외부 API 장애 대응

2024-06-12 5 분 소요

상황

“주차의 상상은 현실이된다” 프로젝트에서 외부 API를 통해 주기적으로 주차장 데이터를 삽입/갱신 한다.
이 과정에서 외부 API에서 장애가 발생했을 때, 서버에 영향이 덜 받도록 프로젝트에 적용한 방법을 기록하려고 한다.

1. 타임 아웃 처리

외부 API에서 문제가 발생해서 오래 동안 응답이 없는 경우, 스레드는 계속해서 대기하게 된다.
(프로젝트에서 사용한 RestTemplate의 경우 설정하지 않을 경우 타임아웃에 제한이 없다.) 그렇기 때문에 일정 시간 응답이 없다면 빠르게 타임 아웃으로 예외를 던지는 게 낫다고 판단했다.

타임 아웃은 연결 타임 아웃과 읽기 타임 아웃이 있다.

연결 타임 아웃은 클라이언트가 서버에 연결을 요청하고 연결이 성공할 때까지의 시간을 의미한다.
읽기 타임 아웃은 서버와 연결이 성공한 후, 클라이언트가 응답을 기다리는 시간을 의미한다.

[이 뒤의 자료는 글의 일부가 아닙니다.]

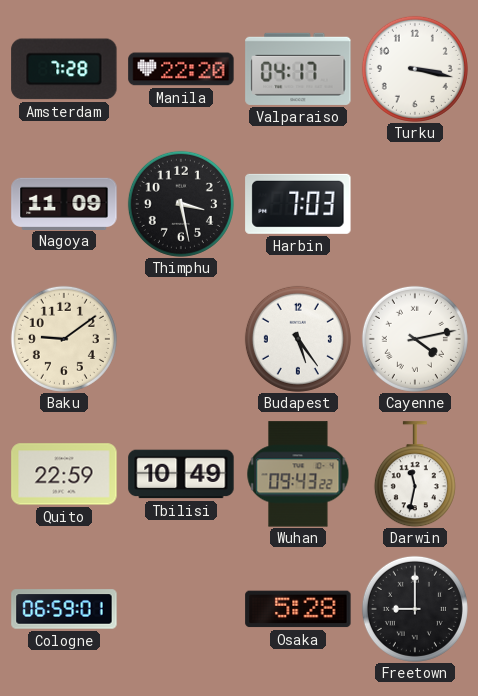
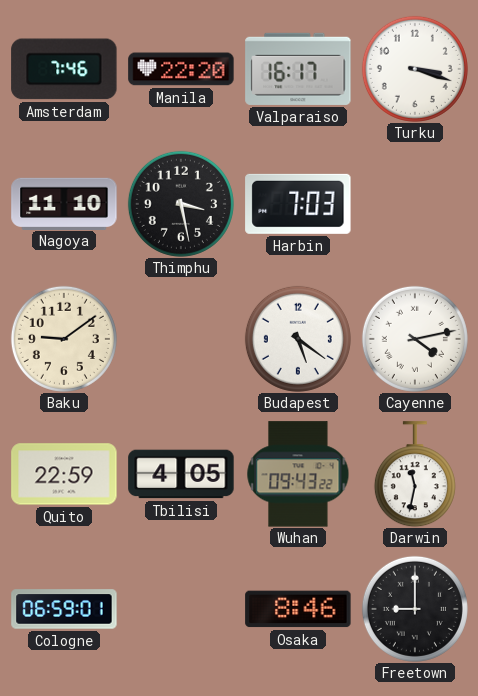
Amsterdam: 7:28 -> 7:46
Valparaiso: 04:17 -> 16:17
Turku: 3:17 -> 3:18
Nagoya: 11:09 -> 11:10
Budapest: 5:24 -> 5:21
Tbilisi: 10:49 -> 4:05
Osaka: 5:28 -> 8:46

RestTemplate의 경우 다음과 같이 적용시킬 수 있다.

@Bean
@Qualifier("parkingApiRestTemplate")
public RestTemplate parkingApiRestTemplate(RestTemplateBuilder restTemplateBuilder) {
    return restTemplateBuilder
            .setConnectTimeout(Duration.ofSeconds(5))
            .setReadTimeout(Duration.ofSeconds(5))
            .errorHandler(new ParkingApiErrorHandler())
            .defaultHeader(HttpHeaders.ACCEPT, MediaType.APPLICATION_JSON_UTF8_VALUE)
            .build();
}

위와 같이 setConnectTimeout()으로 연결 타임 아웃을 setReadTimeout()으로 읽기 타임 아웃을 설정할 수 있다.

2. 헬스 체크

프로젝트에서 요청 마다 많은 주차장 데이터를 가져오는데, 장애가 난 서버에 계속해서 요청을 보내는 것은 해당 서버에 부하만 주기 때문에 본 요청을 보내기 전 서버가 정상 작동하는 지 확인하기 위해 작은 데이터 수를 보내서 상태를 확인하는 게 좋다.

아래는 프로젝트에 적용한 코드이다.

public interface HealthChecker {

    HealthCheckResponse check();
}

여러 외부 API를 사용하기 때문에 헬스 체크하는 부분은 따로 인터페이스로 생성해주었다.

@Getter
public class HealthCheckResponse {

    boolean isHealthy;
    int totalSize;

    public HealthCheckResponse(boolean isHealthy, int totalSize) {
        this.isHealthy = isHealthy;
        this.totalSize = totalSize;
    }
}

응답 값의 경우 서버의 상태가 정상인지, API에서 제공하는 전체 데이터 수를 반환하게 했다.

@Override
public HealthCheckResponse check() {
    ResponseEntity<KoreaParkingResponse> response = call(1, 1);
    return new HealthCheckResponse(isHealthy(response), response.getBody().getResponse().getBody().getTotalCount());
}

call(1, 1) 의 경우 1 페이지에서 1개 사이즈 만큼 요청하는 메서드이다.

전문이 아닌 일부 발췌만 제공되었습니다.